Transcribe exactly the line that contains "beeld. Weer een spannend verhaal!" and every line below it in the listing, through the last, and no other lines.

═══ STORED DATA

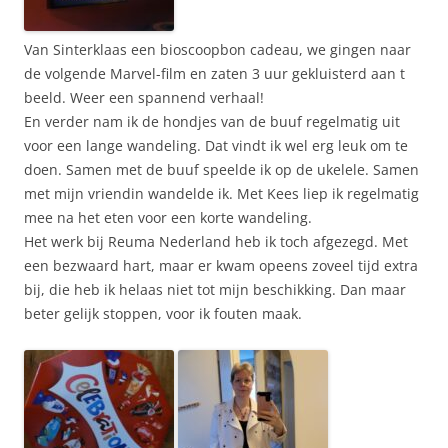
Van Sinterklaas een bioscoopbon cadeau, we gingen naar
de volgende Marvel-film en zaten 3 uur gekluisterd aan t
beeld. Weer een spannend verhaal!
En verder nam ik de hondjes van de buuf regelmatig uit
voor een lange wandeling. Dat vindt ik wel erg leuk om te
doen. Samen met de buuf speelde ik op de ukelele. Samen
met mijn vriendin wandelde ik. Met Kees liep ik regelmatig
mee na het eten voor een korte wandeling.
Het werk bij Reuma Nederland heb ik toch afgezegd. Met
een bezwaard hart, maar er kwam opeens zoveel tijd extra
bij, die heb ik helaas niet tot mijn beschikking. Dan maar
beter gelijk stoppen, voor ik fouten maak.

══════

ANSWER BOX:
beeld. Weer een spannend verhaal!
En verder nam ik de hondjes van de buuf regelmatig uit
voor een lange wandeling. Dat vindt ik wel erg leuk om te
doen. Samen met de buuf speelde ik op de ukelele. Samen
met mijn vriendin wandelde ik. Met Kees liep ik regelmatig
mee na het eten voor een korte wandeling.
Het werk bij Reuma Nederland heb ik toch afgezegd. Met
een bezwaard hart, maar er kwam opeens zoveel tijd extra
bij, die heb ik helaas niet tot mijn beschikking. Dan maar
beter gelijk stoppen, voor ik fouten maak.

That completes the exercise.